Exercise passage —

/---

High Country News evolved in tandem with this movement. Over the course of its first year in print — and through its transition from Camping News Weekly to High Country News — the publication shifted from disseminating “the latest information on places to camp and things to do and see all over the country,” as the May 2, 1969, inaugural issue did, to covering environmental causes in the West and nationally. To Bell, who wrote for Camping News Weekly from the first issue and became increasingly involved until he assumed control in late 1969, it was only natural for hunters, anglers, hikers and those concerned with causes like wilderness preservation to join the burgeoning environmental movement. “We who call ourselves conservationists,” Bell wrote in his regular “High Country” column on May 23, 1969, “would like to think we are trying to preserve a world which is clean, healthful, and fit to live in.” To Bell, it was obvious and logical that Westerners who recreated on and worked to protect public lands would take on national-level issues and causes as well as threats to their own backyards, which were becoming more and more alarming in the aftermath of events like the Santa Barbara oil spill.

Bell’s increasing influence on the content of Camping News Weekly and its transition to High Country News grew out of his own experiences and conviction that Westerners needed to be informed environmental activists. Bell was born April 12, 1924, in Winton, Wyoming, a small coal-mining camp near Rock Springs. He spent his childhood near Lander, the town where he would later found High Country News. A biography written for his reception of the Society of American Travel Writers’ 1973 Connie Award describes Bell as “a native Wyomingite, of pioneer stock, who grew up on a small ranch in the high country where he often dreamed of himself as a mountain man when the West was young.”

\---

What to do —
[1] Answer these questions from the High Country News passage:
(a) What was the date of the inaugural issue of Camping News Weekly?
(b) What was the name of Bell's regular column?
(c) Where was Bell born?
[2] List every date in the High Country News passage that gives a day, month and year.
[3] Carry on the High Country News passage about Bell, starting after its final sentence.
The records come from a source separate from the High Country News passage.

Records taken from a dataset —
/---

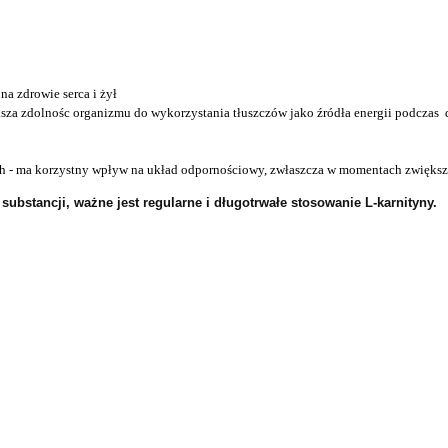
a zdrowie serca i żył
za zdolnośc organizmu do wykorzystania tłuszczów jako źródła energii podczas 
h - ma korzystny wpływ na układ odpornościowy, zwłaszcza w momentach zwiększ
 substancji, ważne jest regularne i długotrwałe stosowanie L-karnityny.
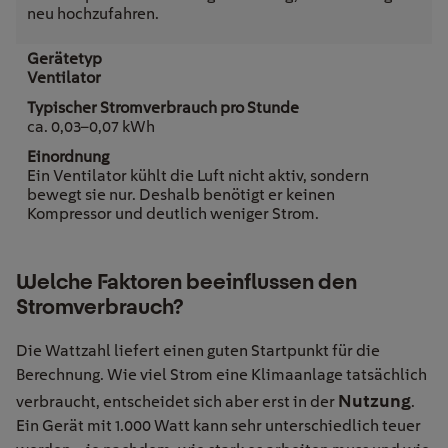
neu hochzufahren.
Ventilator
ca. 0,03–0,07 kWh
Ein Ventilator kühlt die Luft nicht aktiv, sondern
bewegt sie nur. Deshalb benötigt er keinen
Kompressor und deutlich weniger Strom.
Welche Faktoren beeinflussen den
Stromverbrauch?
Die Wattzahl liefert einen guten Startpunkt für die
Berechnung. Wie viel Strom eine Klimaanlage tatsächlich
Nutzung
verbraucht, entscheidet sich aber erst in der
.
Ein Gerät mit 1.000 Watt kann sehr unterschiedlich teuer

\---

Activity answers —
[1]
(a) May 2, 1969
(b) "High Country"
(c) Winton, Wyoming, a small coal-mining camp near Rock Springs

[2]
May 2, 1969
May 23, 1969
April 12, 1924

[3]
Growing up close to the land shaped Bell’s environmental sensibilities and gave him a deep sense of the interconnectedness of the natural world, a view that shaped his life, career and High Country News. He described his walks to school as a young boy as 

pretty tough at times. But they were confidence builders for that little boy, and the beginning of my real education. From that time on I walked the ditches and creeks, the hills, the ridges and valleys. And eventually I walked the mountains. When I wasn’t walking, I was riding a horse. Through it all, I was wide-eyed and curious. Who knows how a boy’s eyes become trained to detect the webs of life all about him — and the nuances of life? How do the subtle sights and sounds and smells, and the even subtler changes on the landscape become a part of his nature? Whatever the process, it was the forge in which my life was cast.

Through it all, I was wide-eyed and curious. Who knows how a boy’s eyes become trained to detect the webs of life all about him — and the nuances of life?

Bell also had a voracious appetite for books, and he consumed all he could — “mostly of horses, dogs, and wild animals, of outdoorsmen, mountain men and Indians who knew the woods and the wilds like the backs of their hands, and who lived by their wits.” On his outdoor excursions, Bell did his “best to emulate them.”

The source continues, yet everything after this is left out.